- Education: University of Oxford University of Pennsylvania
- Known for: Simultaneous localization and mapping
- Awards: National Science Foundation Career Award (1998)
- Scientific career
- Fields: Robotics
- Workplaces: Massachusetts Institute of Technology
- Website: marinerobotics.mit.edu

= John J. Leonard =

American roboticist and professor

John J. Leonard is an American roboticist and Professor of Mechanical and Ocean Engineering at the Massachusetts Institute of Technology. A member of the MIT Computer Science and Artificial Intelligence Laboratory (CSAIL), Leonard is a researcher in simultaneous localization and mapping, and was the team lead for MIT's team at the 2007 DARPA Urban Challenge, one of the six teams to cross the finish line in the final event, placing fourth overall.

== Life and career ==
Leonard received his B.S. in Electrical Engineering from the University of Pennsylvania in 1987 and his D.Phil. in Engineering Science from the University of Oxford in 1994, under the Thouron Award. He spent five years as a postdoctoral fellow and Research Scientist in the MIT Sea Grant Autonomous Underwater Vehicle (AUV) Laboratory, and joined the MIT faculty in 1996.

Leonard is one of the early pioneers of SLAM with Hugh F. Durrant-Whyte. Leonard has served as an associate editor of the IEEE Journal of Oceanic Engineering and of the IEEE Transactions on Robotics and Automation. He received the National Science Foundation Career Award in 1998, an E.T.S. Walton Visitor Award from Science Foundation Ireland in 2004, and the King-Sun Fu Memorial Best IEEE Transactions on Robotics Paper Award in 2006.

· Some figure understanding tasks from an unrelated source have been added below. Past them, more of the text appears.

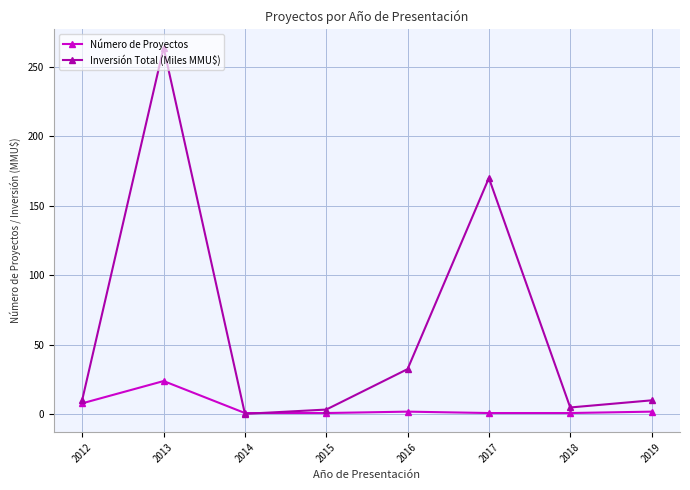

What is the difference between the highest and lowest values at 2019?

8.1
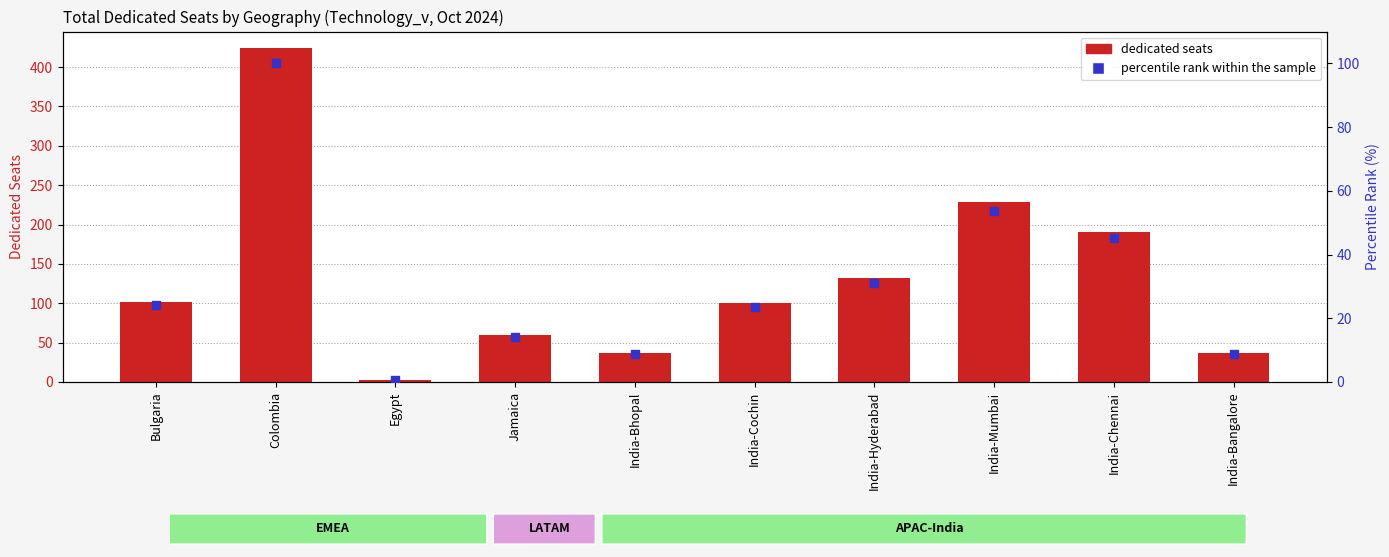

Which series has the largest total across all categories?

dedicated seats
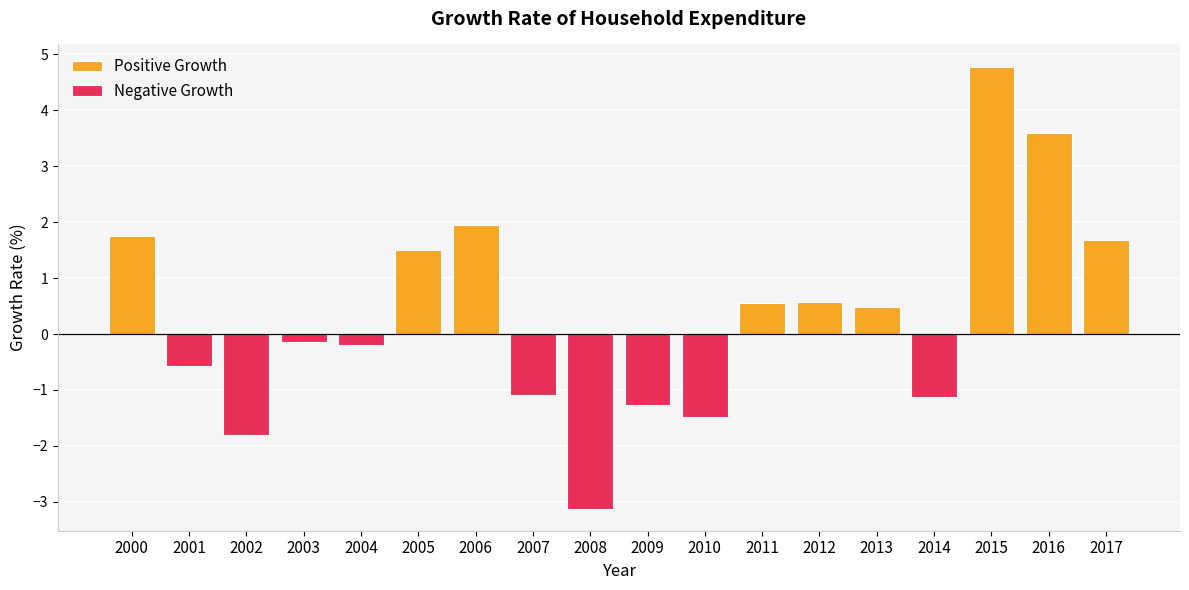

What is the value of the Negative Growth bar at the 2nd from the left?

-1.8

Leonard describes his primary research goal as persistent autonomy, i.e., the "capability for one or more robots to operate robustly for days, weeks and months at a time with minimal human supervision, in complex, dynamic environments". Leonard focuses on the problem of simultaneous localization and mapping (SLAM), particularly for autonomous underwater vehicles.